:: TASKS FOR THIS EXERCISE ::
1. Decide whether each statement below agrees with the lease excerpt, answering yes or no and quoting the words of the excerpt that settle it: (a) The tenant buys electricity directly from the power company. (b) Rent is paid monthly in arrears. (c) When the index threshold is passed, the rent changes by the full amount of the index change.
2. Carry on the lease excerpt from its last sentence.

The amount of the monthly advance payment of ancillary costs shall be EUR 1.45 net plus value added tax, a total based on the
provisionally assumed rented area of 8,330 m2 hence 

 EUR 12,078.50 net 

plus value added tax at the statutory rate, currently 19%. 

In the first two years of the lease no settlement of accounts shall take place and instead the advance is paid as a
lump sum 
  

	7.6	The tenant shall purchase electricity directly from the power company. If and when the tenant wishes surveillance services, it shall conclude the relevant contracts at
its own expense directly. 

  

	7.7	The rent and ancillary costs shall be paid monthly in advance, no later than the third business day of each month, to the lessor 

to its account No. 46939161 
 at Sparkasse Mainfranken 
 sort code 790 500 00.

 § 8 Indexation 
  

	8.1	If the Consumer Price Index determined by the Federal Statistical Office for the entire Federal Republic of Germany on base 2005 = 100 changes compared to the value for
the month of the commencement of the tenancy by more than 10% upwards or downwards, the current rent shall automatically change on the first of the following month of each calendar year, without the need for a declaration of rent change, at the rate
of 80% of the change.

[Dataset items]
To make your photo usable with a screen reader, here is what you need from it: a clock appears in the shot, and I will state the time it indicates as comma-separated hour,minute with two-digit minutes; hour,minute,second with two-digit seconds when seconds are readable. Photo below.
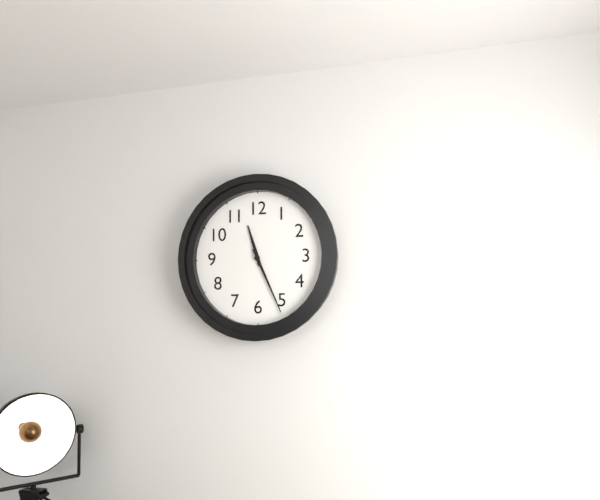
11,26
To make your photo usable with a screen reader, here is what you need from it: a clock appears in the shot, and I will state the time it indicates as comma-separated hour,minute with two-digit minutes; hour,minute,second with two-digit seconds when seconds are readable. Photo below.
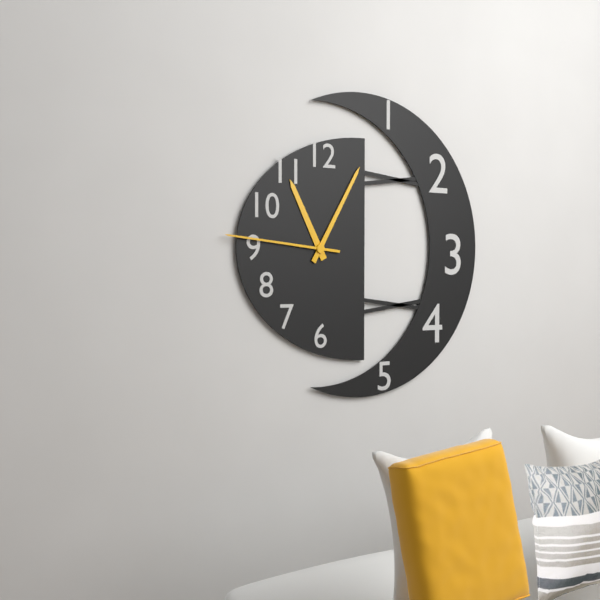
11,05,46
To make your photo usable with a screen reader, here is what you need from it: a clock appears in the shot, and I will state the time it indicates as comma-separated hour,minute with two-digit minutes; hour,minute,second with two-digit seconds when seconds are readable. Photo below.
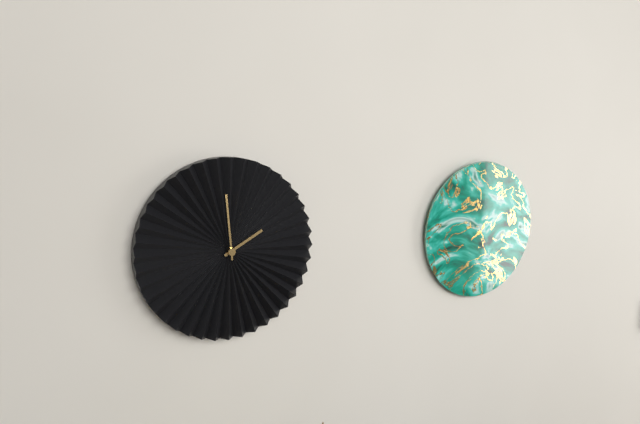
1,59
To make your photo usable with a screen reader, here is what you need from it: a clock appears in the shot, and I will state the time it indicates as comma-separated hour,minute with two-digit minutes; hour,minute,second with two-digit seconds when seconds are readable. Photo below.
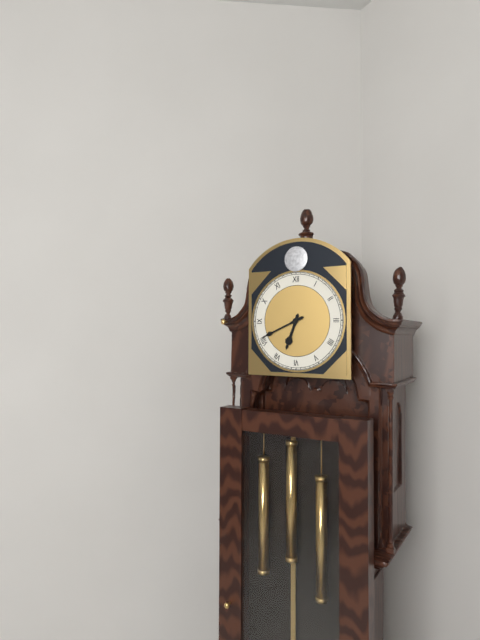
6,41
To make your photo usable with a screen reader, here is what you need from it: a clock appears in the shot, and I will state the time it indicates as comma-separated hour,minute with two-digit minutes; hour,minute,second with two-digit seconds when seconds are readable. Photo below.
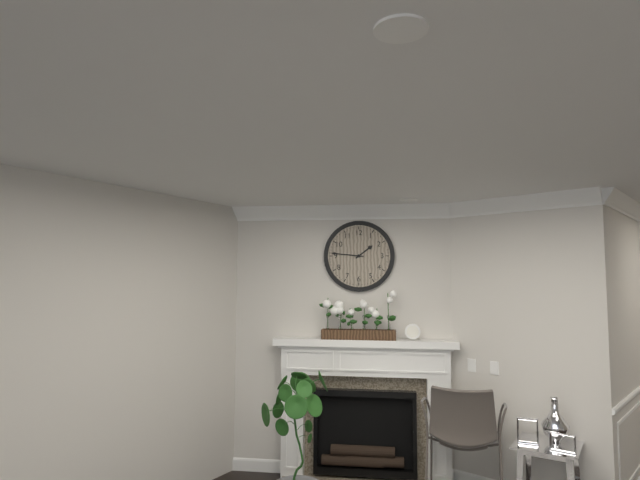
1,46
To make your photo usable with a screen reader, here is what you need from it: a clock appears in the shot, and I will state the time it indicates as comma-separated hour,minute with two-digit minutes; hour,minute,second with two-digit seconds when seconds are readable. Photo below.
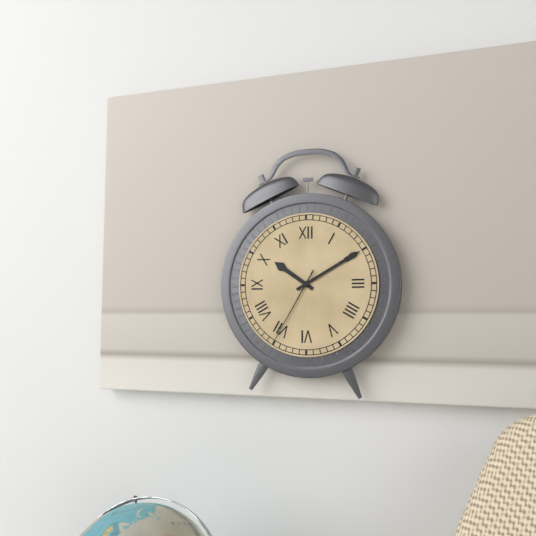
10,10,35
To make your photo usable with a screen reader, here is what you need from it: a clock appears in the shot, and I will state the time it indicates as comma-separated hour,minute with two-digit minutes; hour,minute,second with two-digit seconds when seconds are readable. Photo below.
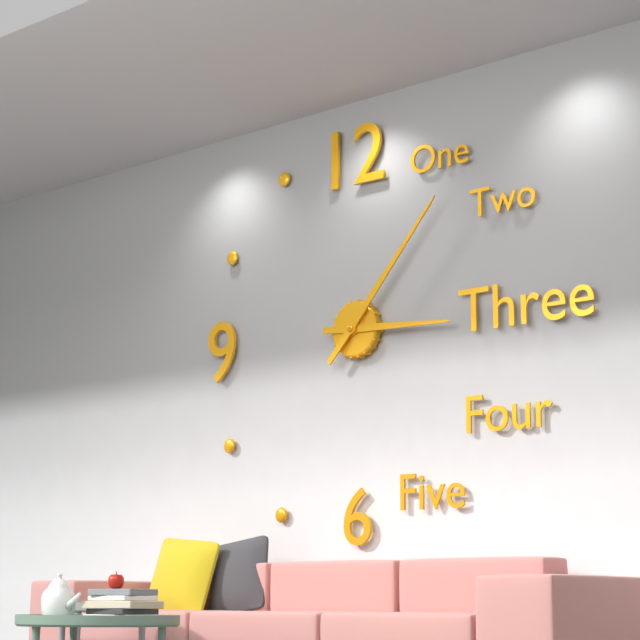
3,07
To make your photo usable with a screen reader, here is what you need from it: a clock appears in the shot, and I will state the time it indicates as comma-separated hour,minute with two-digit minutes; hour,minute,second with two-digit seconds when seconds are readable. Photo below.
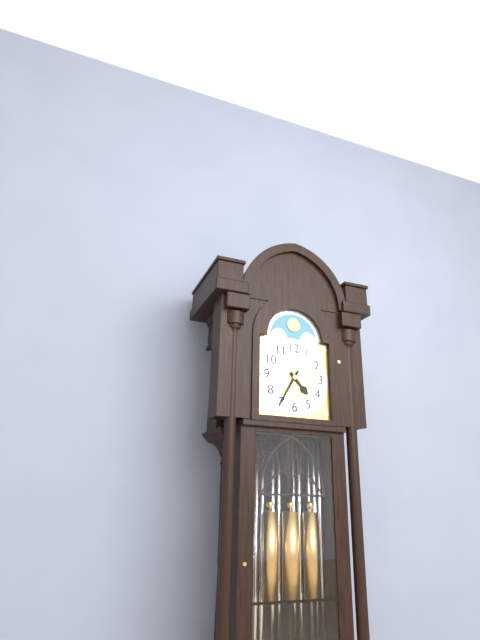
4,35
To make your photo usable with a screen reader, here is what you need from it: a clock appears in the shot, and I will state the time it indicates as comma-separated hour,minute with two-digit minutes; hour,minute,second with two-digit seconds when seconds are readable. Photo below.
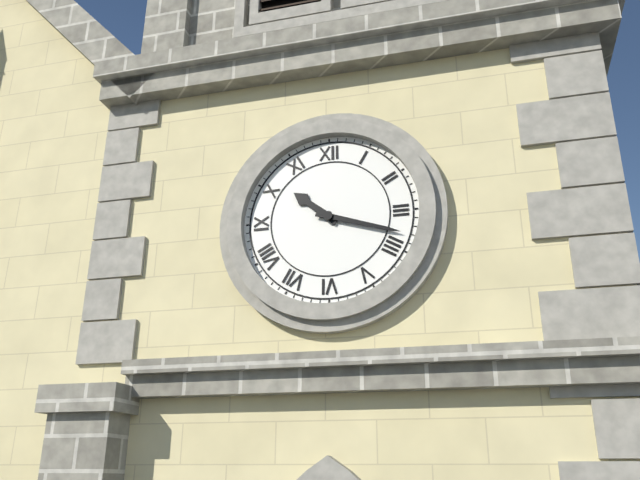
10,18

:: ANSWERS FOR THE TASKS ::
1.
(a) Yes: "The tenant shall purchase electricity directly from the power company."
(b) No: "The rent and ancillary costs shall be paid monthly in advance"
(c) No: "at the rate of 80% of the change"

2.
	8.2	The lessor shall notify the changed rent to the tenant and submit the calculation. Default consequences can arise only after receipt of this calculation by the tenant.

  

	8.3	In the event that the price index agreed in this tenancy contract is converted to a new base year, the parties agree that the effects of an indexation clause that have
already occurred by the time of the first publication of the new revised index figures already shall no longer be changed. The new index figures resulting from the new base, which shall always lead to rounding differences, are only to be applied "ex
nunc", i.e. only from the date of publication of the results of the new index. 

 § 9 Security for the rent

  

	9.1	To secure all the lessors' claims under this lease—including those related to its termination—the tenant shall within twelve weeks of signing the lease be
obliged to provide security for the rent by comfort letter from its parent company that covers the payments of the tenant above [•] and corresponds to the model attached as Schedule 11. 

	9.2	In addition the tenant shall within twelve weeks after signing the lease deliver to the lessor security for the rent to the amount of EUR 300,000.00 in cash or letter
of guarantee from the HypoVereinsbank or a comparable bank or the Mainfranken savings bank. 

  

	9.3	The security for the rent shall be returned by the lessor after termination of the tenancy relationship and vacation of the rented property by the tenant, provided that
by such time all claims of the lessor against the tenant have been settled, at the latest however six months after the vacating of the rented property by the tenant, provided that the lessor has not asserted in court any remaining claims against the
tenant up to such time. In such case, the security for the rent shall be returned to the tenant upon settlement of the corresponding proceedings. 

  

	9.4	Omitted—Default provisions and recession payments.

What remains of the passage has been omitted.